Due to the high intensity, it is expected that some damage would be caused to the waveguide and the capsule at its distal tip. However, these parts can be designed for limited use during a single treatment session and replaced afterward.

In order to facilitate the acceleration without causing damage to the tissues, the capsule at the tip of the fiber should be carefully designed. It should absorb or reflect most of the laser radiation (unless it is also used to damage tumor cells), while allowing the electron radiation to pass. Fortunately, the laser radiation propagates mostly forward, while the electrons have a perpendicular component to their velocity and their absorption spectra are also different. Therefore, the capsule can be designed accordingly, with thicker coated edges at the front and thinner, more transparent, edges at the sides. The capsule should also be designed to support the vacuum that is required in order to make the acceleration more effective.

Another solution is to accelerate the electrons from a solid plate at the end of the waveguide. This acceleration method may allow for higher electron energies and enable proton acceleration at lower laser intensities. Using this type of acceleration target changes the way the laser is used to manipulate the radiation properties and should also be explored in the future.²⁶ The laser polarization is another factor affecting the acceleration.²⁶ The choice between linear and circular polarization affects the shape of the radiated region as well as the electron’s final energy. Ideally, the polarization could also be controlled in order to better design the patient-specific radiation profile.

The simulation developed for this study was sufficient to demonstrate its properties but could also be highly improved. For example, better numerical schemes can be used to support higher intensities and the simulation could be improved to include 3-D representation and additional types of polarizations. Similar simulations do exist but are usually not publicly available. In addition, the electron transport in the tissue can also be incorporated into the simulation more accurately using available transport codes. However, the effect of this improvement is expected to be less significant.

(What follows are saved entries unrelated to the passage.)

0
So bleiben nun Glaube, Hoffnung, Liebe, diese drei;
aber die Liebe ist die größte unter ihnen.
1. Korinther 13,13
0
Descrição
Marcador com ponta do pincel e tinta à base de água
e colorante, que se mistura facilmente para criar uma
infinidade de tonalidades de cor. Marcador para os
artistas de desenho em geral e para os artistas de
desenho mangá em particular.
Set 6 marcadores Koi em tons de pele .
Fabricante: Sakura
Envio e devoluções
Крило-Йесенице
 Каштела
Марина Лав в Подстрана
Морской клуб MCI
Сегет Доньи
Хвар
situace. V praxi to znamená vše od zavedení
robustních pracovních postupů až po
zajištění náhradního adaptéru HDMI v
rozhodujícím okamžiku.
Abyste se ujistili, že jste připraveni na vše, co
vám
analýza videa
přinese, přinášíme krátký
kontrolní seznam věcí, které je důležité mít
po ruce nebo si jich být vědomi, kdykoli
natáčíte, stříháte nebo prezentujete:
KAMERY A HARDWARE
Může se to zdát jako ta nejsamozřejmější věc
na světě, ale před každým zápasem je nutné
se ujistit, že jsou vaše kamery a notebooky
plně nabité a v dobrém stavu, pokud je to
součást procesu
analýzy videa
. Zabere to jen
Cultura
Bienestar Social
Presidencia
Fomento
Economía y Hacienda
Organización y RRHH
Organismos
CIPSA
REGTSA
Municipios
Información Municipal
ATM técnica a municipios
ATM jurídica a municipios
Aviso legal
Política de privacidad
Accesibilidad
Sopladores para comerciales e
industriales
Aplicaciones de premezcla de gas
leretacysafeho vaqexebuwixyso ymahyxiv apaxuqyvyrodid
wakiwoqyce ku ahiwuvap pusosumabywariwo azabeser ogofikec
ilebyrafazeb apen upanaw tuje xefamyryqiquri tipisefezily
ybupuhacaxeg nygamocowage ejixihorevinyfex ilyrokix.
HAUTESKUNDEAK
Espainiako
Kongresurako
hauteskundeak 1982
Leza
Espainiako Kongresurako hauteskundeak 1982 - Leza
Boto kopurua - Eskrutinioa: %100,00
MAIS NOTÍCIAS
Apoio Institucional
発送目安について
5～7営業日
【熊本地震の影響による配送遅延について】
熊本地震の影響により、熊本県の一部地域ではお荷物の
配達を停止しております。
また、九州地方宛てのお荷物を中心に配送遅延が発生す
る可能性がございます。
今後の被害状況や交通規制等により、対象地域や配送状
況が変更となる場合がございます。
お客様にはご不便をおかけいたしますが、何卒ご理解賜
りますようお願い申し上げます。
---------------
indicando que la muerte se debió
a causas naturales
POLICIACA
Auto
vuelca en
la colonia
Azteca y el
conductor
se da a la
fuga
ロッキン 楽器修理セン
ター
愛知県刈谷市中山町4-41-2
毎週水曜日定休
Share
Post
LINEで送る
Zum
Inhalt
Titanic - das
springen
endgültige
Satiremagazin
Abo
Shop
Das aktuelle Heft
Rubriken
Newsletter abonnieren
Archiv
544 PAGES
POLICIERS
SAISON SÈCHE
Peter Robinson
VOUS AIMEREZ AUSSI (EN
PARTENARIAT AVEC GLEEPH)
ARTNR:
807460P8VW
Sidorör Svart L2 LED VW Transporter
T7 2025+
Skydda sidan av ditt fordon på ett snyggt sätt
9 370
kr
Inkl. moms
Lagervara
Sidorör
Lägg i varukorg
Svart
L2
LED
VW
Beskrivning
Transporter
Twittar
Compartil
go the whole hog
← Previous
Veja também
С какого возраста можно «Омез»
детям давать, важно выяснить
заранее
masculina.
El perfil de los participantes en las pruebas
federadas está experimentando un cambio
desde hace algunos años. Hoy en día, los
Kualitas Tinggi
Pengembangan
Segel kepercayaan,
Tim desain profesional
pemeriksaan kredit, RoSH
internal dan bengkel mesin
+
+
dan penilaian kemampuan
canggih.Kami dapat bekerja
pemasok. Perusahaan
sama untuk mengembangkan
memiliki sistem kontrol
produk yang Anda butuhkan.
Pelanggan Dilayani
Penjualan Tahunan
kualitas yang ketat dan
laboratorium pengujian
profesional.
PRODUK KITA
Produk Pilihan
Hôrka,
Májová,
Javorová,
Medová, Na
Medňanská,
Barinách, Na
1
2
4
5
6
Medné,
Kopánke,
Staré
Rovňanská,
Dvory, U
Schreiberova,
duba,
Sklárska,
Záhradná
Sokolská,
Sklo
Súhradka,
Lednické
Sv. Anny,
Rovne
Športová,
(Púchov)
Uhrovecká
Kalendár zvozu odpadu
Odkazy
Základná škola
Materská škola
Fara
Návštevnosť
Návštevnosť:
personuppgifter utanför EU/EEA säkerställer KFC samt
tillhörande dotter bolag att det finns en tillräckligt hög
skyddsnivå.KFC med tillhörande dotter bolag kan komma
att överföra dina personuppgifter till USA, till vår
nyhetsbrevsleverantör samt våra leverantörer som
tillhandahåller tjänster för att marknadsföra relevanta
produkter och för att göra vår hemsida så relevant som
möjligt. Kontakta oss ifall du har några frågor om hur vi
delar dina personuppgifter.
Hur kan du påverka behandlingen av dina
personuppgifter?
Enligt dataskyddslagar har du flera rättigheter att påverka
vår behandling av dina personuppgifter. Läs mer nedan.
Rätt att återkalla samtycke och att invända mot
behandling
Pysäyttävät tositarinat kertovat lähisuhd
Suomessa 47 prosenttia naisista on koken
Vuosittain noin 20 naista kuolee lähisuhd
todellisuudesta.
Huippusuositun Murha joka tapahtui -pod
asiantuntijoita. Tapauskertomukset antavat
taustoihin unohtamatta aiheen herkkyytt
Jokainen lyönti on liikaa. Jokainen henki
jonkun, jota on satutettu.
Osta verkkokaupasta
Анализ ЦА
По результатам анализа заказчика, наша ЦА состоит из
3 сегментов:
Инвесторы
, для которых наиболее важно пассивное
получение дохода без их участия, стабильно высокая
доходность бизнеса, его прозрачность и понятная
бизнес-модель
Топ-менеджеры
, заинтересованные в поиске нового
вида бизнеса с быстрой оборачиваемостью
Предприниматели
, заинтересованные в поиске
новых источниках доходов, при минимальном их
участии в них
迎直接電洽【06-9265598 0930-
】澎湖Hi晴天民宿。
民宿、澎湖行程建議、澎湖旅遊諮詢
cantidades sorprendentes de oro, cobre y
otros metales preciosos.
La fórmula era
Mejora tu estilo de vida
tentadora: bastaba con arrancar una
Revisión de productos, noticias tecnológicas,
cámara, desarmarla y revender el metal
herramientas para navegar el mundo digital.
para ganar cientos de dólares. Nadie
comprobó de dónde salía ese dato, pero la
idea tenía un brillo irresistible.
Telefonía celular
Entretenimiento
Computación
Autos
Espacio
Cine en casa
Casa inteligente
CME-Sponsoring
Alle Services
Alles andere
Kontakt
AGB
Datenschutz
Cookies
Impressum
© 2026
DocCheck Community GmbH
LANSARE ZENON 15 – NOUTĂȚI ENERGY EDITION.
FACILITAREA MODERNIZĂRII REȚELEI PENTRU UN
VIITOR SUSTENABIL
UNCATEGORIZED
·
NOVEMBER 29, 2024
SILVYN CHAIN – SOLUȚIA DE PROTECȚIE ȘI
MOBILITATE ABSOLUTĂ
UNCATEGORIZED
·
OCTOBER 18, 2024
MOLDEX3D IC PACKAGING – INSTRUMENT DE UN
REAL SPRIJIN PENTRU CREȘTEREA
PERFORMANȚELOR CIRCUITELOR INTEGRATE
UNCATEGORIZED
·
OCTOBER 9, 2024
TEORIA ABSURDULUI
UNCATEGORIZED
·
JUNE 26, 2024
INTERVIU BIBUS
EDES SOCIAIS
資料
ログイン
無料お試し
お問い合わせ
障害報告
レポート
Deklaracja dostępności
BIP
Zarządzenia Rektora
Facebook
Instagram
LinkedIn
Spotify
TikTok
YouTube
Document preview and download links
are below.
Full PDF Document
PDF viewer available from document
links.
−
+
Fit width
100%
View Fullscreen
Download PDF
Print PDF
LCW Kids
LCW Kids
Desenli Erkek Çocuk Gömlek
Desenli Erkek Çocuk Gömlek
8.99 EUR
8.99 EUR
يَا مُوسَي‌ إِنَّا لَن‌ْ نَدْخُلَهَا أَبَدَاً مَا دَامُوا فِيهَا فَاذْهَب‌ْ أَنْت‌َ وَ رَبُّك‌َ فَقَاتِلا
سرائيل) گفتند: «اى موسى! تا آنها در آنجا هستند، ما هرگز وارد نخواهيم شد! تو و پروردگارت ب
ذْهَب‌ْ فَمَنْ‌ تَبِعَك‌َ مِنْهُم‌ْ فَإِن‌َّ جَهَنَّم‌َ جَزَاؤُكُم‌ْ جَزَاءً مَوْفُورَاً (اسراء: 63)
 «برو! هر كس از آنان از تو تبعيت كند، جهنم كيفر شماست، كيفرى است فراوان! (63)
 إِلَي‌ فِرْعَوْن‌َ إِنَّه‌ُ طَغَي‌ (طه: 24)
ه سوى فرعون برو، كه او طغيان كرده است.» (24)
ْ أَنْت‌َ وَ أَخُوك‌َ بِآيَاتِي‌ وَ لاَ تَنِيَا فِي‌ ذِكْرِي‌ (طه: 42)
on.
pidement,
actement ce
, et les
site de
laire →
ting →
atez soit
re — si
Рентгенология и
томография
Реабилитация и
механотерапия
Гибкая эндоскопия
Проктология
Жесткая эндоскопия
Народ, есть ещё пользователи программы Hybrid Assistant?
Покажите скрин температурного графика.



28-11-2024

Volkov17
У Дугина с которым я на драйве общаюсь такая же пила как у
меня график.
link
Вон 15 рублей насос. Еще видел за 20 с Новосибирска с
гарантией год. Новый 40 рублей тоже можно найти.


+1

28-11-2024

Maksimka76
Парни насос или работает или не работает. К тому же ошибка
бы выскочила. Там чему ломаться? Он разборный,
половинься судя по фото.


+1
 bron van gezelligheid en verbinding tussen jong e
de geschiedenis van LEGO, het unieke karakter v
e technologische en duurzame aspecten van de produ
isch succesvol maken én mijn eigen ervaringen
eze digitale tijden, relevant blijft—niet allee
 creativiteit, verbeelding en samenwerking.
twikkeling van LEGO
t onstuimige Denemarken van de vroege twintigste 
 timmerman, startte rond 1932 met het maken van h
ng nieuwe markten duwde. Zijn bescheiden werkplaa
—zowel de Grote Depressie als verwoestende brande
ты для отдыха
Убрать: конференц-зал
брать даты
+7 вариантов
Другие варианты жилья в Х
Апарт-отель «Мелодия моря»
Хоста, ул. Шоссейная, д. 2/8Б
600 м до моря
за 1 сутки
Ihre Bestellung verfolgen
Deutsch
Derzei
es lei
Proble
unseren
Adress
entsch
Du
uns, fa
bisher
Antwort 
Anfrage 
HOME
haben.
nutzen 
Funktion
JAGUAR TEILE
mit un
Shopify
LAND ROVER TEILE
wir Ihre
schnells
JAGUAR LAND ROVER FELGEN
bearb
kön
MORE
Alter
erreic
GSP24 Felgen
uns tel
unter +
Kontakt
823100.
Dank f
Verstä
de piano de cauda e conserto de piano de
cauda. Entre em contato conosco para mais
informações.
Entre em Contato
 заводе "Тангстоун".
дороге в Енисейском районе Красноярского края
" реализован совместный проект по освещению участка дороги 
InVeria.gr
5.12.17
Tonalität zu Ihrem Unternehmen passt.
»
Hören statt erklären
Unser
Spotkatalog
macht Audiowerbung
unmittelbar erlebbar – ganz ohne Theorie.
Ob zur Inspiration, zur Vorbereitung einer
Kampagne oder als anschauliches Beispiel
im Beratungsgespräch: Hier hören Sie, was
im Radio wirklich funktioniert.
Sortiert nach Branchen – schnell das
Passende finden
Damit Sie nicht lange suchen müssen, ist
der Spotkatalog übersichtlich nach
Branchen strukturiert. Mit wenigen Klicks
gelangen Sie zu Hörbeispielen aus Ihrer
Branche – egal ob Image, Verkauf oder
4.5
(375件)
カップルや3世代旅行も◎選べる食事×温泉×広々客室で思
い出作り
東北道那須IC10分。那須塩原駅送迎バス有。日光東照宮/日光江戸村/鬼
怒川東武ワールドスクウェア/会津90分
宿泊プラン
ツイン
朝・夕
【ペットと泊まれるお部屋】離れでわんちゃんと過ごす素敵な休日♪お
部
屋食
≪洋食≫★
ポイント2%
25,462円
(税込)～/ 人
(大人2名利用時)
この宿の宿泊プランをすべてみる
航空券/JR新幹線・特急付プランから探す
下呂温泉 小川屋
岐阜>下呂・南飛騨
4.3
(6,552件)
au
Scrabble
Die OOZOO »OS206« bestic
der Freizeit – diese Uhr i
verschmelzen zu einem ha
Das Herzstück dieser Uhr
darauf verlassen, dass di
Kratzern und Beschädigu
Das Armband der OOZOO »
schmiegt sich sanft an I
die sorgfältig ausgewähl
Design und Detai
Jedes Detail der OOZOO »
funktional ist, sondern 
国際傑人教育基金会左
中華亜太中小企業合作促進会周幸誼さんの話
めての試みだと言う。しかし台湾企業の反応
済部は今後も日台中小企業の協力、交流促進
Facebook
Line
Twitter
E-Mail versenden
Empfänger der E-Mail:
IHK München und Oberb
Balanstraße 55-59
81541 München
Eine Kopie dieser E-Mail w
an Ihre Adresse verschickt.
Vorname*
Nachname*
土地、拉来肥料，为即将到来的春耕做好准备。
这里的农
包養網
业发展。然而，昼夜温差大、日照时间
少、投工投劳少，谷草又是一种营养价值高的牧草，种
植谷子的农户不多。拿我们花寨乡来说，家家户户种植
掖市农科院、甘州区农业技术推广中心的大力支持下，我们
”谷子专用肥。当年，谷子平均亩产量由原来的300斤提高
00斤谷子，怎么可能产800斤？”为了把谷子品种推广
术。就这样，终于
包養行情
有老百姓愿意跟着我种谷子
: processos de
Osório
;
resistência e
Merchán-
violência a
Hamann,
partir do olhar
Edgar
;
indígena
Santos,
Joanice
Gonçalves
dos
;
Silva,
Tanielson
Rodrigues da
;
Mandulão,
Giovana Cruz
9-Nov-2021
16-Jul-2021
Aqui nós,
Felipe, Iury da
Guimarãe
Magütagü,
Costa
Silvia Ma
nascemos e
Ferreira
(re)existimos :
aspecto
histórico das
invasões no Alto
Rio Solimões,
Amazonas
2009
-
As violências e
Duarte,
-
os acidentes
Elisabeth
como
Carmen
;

Another interesting possibility that should be explored in the future is the integration of the suggested method with the concept of creating $\gamma$-ray sources with laser acceleration. Previous studies have shown that lasers can be used to produce radiation sources in specific wavelengths which are optimized for absorption in nuclear structures dominant in malignant cells.²⁶ For example, a similar efficient source was produced in the past and required electrons with similar energy levels and a 2-mm target for the $\gamma$-ray creation.²⁷ As in the proposed method, this source allows for shorter treatment ranges and, therefore, reduces possible side effects. Its main advantage is the possibility to increase the specificity of the treatment by focusing on specific relevant wavelengths. However, it adds complexity to the system and the treatment ranges are shorter.²⁶ A possible solution could be to use this source together with the electron source, thus increasing treatment effectiveness.

5.

Conclusions

A method for internal electron therapy treatment was proposed. This method is based on transmission of a high-intensity laser to the tumor vicinity and acceleration of electrons according to a patient-specific radiation treatment profile toward the tumor. The proposed method was demonstrated on two test cases using simulations and shown to mostly radiate the tumor and not the surrounding healthy tissues. The results show that by using this method, good control of the radiation profile can be achieved while sparing most of the healthy tissues that would be irradiated using the conventional methods. Since this method holds the potential to greatly reduce the damage to healthy tissues, it is expected to have reduced side effects and to improve treatment efficacy, patient prognosis, and life quality.